Eileen Gray: the third great Irish genius of modernism
From the narrow path around Cap St Martin on the French Rivera, you can barely see the most important work of Irish architecture of the past century. One white corner of Eileen Gray’s breathtakingly beautiful modernist house, E1027, can be seen against the backdrop of a choppy, wintry Mediterranean. The obscuring of the rest is quite deliberate.
The great male maestro of modernist architecture, Le Corbusier (Charles- Édouard Jeanneret), built a wooden cabin right in front of Gray’s house in 1952. He also literally occupied it, defacing its pristine simplicity with eight aggressively assertive murals of his own, like an angry child scrawling on a rival’s copybook. You don’t have to be a feminist to see an element of male rage at work, a woman’s claim to a key place in the history of modern architecture being ruthlessly expunged.
I went to see E1027 before Christmas. You can’t get in officially, because restoration work that was supposed to be completed last year is still going on. You have to clamber down a steep slope and on to jagged rocks to get a decent view. But it is well worth the effort, because the house is utterly entrancing and deeply moving, sheer delight captured in concrete. It has no trace of the brutalism that was the dark side of modernism, none of the narrow rationality that could make the movement so arid. It revels in minimalism, practicality, the stringent demands of form following function.
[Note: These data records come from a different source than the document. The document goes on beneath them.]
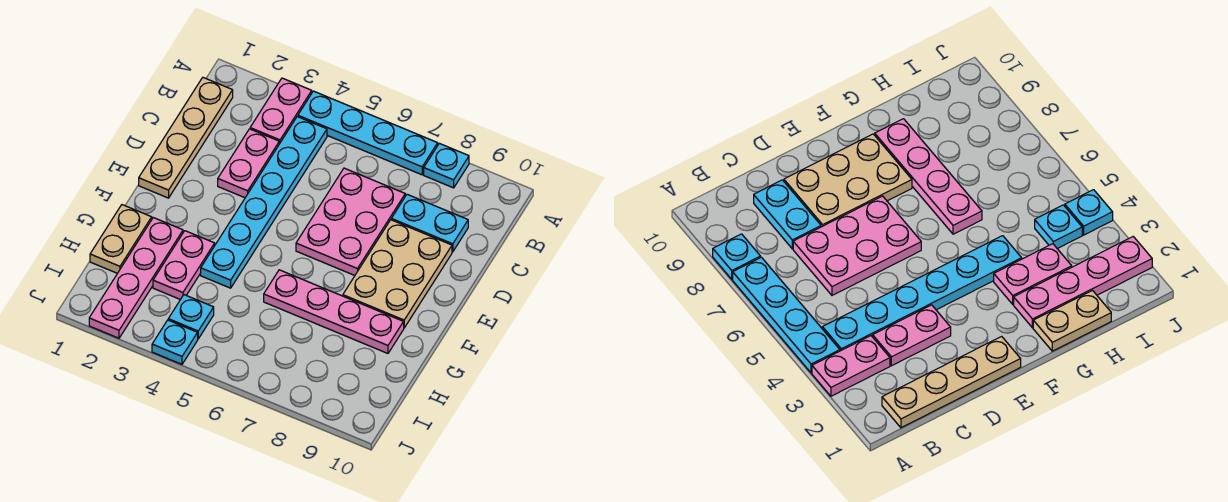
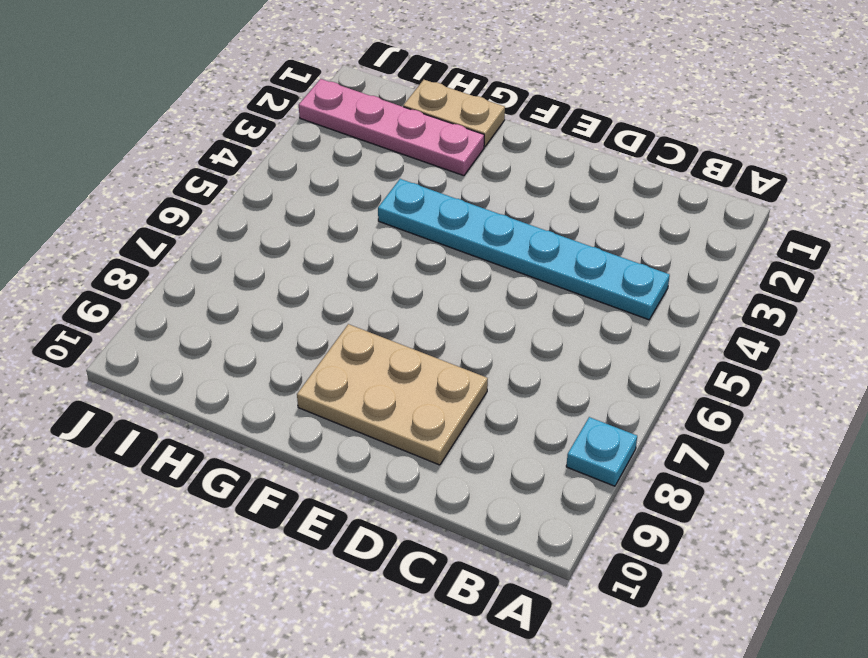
none -> pink 1x2 plate [250,78,312,144]
none -> cyan 1x4 plate [298,91,438,175]
none -> tan 1x4 plate [139,78,233,198]

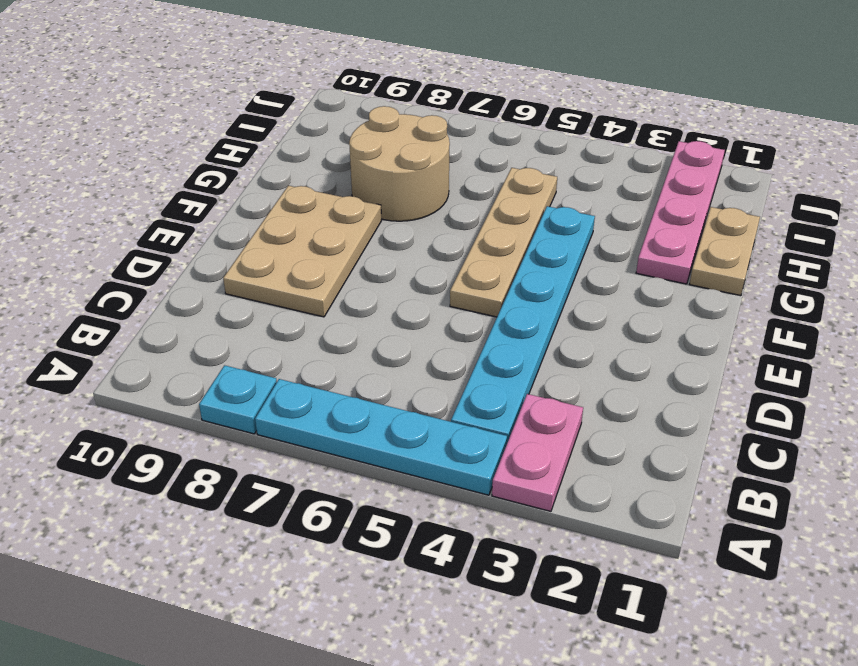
tan 1x4 plate [450,168,557,317] -> tan 1x4 plate moved to [139,78,233,198]
tan 2x2 round brick [349,106,450,221] -> pink 1x4 plate [264,270,404,353]
none -> pink 1x2 plate [218,129,279,198]
none -> pink 2x3 plate [296,168,405,275]
none -> cyan 1x2 plate [391,194,468,252]

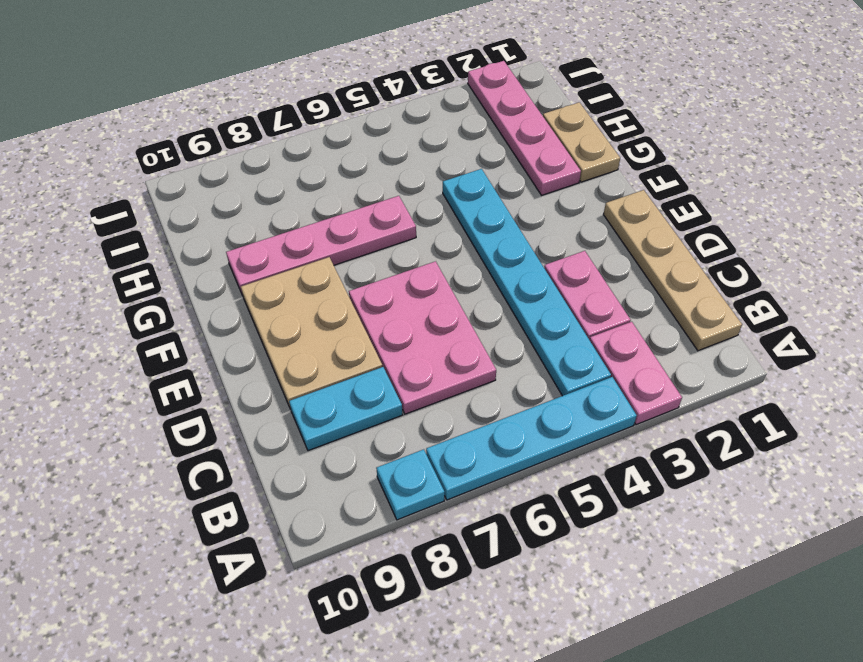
none -> pink 1x2 plate [153,231,215,300]
none -> cyan 1x1 plate [168,295,214,339]
none -> cyan 1x1 plate [152,320,198,364]

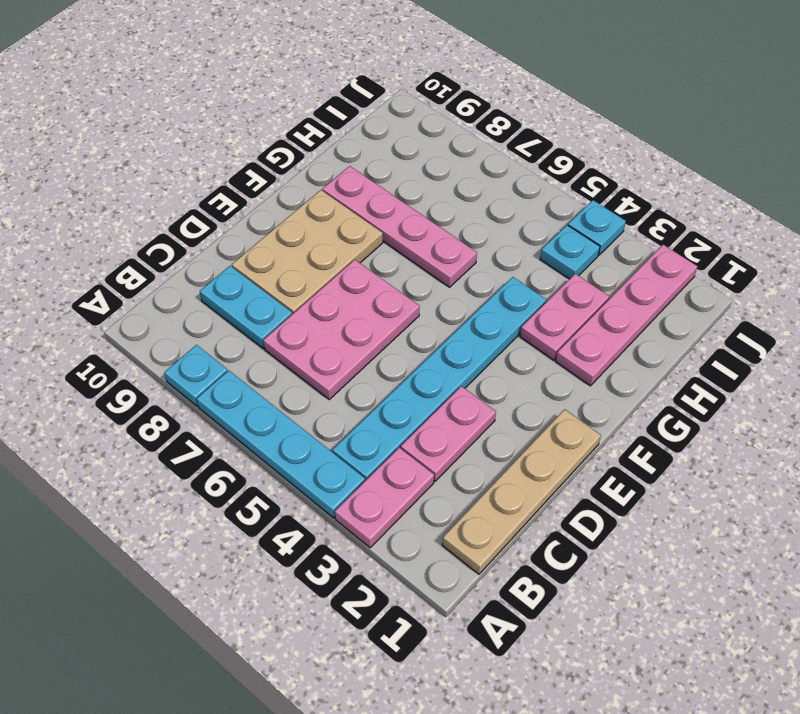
none -> tan 1x2 plate [90,205,152,273]

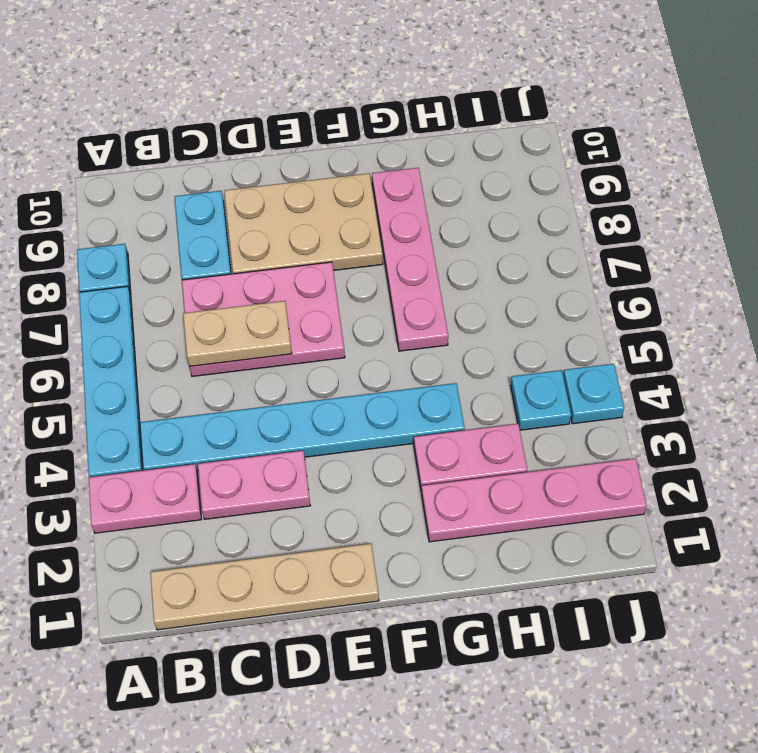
tan 1x2 plate [183,301,292,366] -> tan 1x2 plate moved to [90,205,152,273]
But it is also completely alive to its environment, respecting the slope of the land, conversing with the surrounding sea, fully awake to the shifts of light and sun – the bedrooms, for example, are orientated towards the dawn.
It is easy to see why Le Corbusier developed such a pathological relationship with E1027, for it is a stunning rebuke to his dictum that a house must be a “machine for living”. Gray’s house is easily as innovative as anything Le Corbusier was making, and it is astonishingly early: it was designed in 1926, two years before the Swiss architect created the template for modernist house design with his Villa Savoye, near Paris.
E1027 draws on ideas Gray shared with Le Corbusier: the use of piers or stilts (pilotis) to raise the building above the ground, long horizontal windows and doors, a roof that could be used as a terrace or garden, and a floor plan and facades that are freed from the constraints of having to bear loads.
But Gray’s use of these elements is the antithesis of the machine. Her aesthetic brings into the 20th-century avant-garde the Irish love of flowing, organic forms. The centre of the house may be a rectangular concrete box, but any sense of rigid geometry is continually broken by its relationship to the sloping land, by the way the balcony (which feels like the deck of a ship) opens up to the sea, and by the interplay of the vertical axis and the horizontal planes.